Saturday 3 October 2015

3. Oktober 1990

Today we are celebrating the 25th anniversary of the successful unification of East and West Germany!



For the first quarter-century of my life, East Germany was behind bars, behind the Iron Curtain. We had no relatives in the east, but my parents had friends - "pen-pals" in befriended church parishes - that we supported with parcels for christmas. I remember that the wish-lists usually contained "real" coffee. But as mail was always opened and searched at the border, the coffee often did not reach its destination but possibly made a border patrol family happy. One year, the wish list that arrived before christmas  mentioned an "Engelsfigur". We were not sure whether sending an angel - a sculpture of an angel made from wood - to the atheist east was allowed but it was a wish so we dutifully packed and sent it unlabeled. In the letter of thanks after christmas, we heard that the angel had reached its destination but with a newly attached label, it had been reclassified by customs as "year-end-object"  (Jahresendfigur)!  

So, for us children growing up in West-Germany, East Germany seemed unreal, fallen off this world, far far away, much more distant than England or France, not in locality but in time,  and with none of the attractions of distant places, an old-fashioned, lost country from centuries ago, forgotten in history and read about in books only in the context of the aftermath of the second world war. The east was associated with a forbidden forgotten area, its politicians utterly boring, and with a strange dialect of speech that was only heard in old films.



Pictures from No-Man's-Land,  crossing the Zonengrenze when I visited Russia in 1980.
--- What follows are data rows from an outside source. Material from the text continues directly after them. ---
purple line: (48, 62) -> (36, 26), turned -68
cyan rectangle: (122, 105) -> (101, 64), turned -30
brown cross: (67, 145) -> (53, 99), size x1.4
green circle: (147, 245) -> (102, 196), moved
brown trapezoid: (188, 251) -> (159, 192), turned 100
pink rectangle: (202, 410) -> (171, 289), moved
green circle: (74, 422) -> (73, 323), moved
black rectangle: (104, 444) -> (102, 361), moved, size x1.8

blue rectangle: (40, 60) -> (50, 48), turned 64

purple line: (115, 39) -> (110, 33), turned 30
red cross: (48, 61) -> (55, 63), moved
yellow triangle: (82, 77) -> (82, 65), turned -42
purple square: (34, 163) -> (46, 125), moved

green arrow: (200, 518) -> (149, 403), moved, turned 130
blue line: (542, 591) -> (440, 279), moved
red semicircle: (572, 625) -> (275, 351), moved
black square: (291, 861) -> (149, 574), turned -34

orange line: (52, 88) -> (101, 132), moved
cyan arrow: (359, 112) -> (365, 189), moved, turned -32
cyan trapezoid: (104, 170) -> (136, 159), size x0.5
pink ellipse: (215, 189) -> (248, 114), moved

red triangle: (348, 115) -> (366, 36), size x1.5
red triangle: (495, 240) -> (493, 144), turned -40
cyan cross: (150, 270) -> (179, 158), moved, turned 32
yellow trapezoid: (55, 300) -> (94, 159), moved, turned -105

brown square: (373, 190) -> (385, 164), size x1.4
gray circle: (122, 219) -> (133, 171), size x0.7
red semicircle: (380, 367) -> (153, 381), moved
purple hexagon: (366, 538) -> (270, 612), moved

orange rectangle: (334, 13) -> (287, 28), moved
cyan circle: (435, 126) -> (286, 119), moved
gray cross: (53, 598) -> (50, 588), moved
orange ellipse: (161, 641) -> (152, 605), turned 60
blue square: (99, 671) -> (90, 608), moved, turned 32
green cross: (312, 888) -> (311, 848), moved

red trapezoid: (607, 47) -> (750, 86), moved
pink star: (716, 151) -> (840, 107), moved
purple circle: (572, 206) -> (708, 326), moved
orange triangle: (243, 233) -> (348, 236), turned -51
After the fall of the Iron Curtain, the first person I met, who spoke that old dialect that I had so far only associated with famous but out-of-fashion German actors from the 1930s, was a cashier at the local supermarket in Königstein, where we had moved in August 1990, upon our return to Germany from graduate studies in the US. She had been one of the early immi-emigrants from Leipzig, Sachsen, had been working in our new home town for a couple of months already, and by then was used to being stared at and asked questions, and luckily took it in stride. 

This is 25 years ago now - a whole generation has grown up in the east of Germany to whom "East Germany" and the GDR are history only. Many of our friends have "inter-German" marriages, as every family has their own stories, and no one asks about it any more. 




Naumburg /Saale, Sachsen-Anhalt


The Oderbruch at Schloss Neuhardenberg, Brandenburg

Last year we bought a flat in the historic part of Berlin-Mitte, which used to be the Soviet sector. From there, we hope to finally explore more of the Brandenburg area and northern parts of our country, towards the Baltic sea and the east that we so far only know from literature and poetry.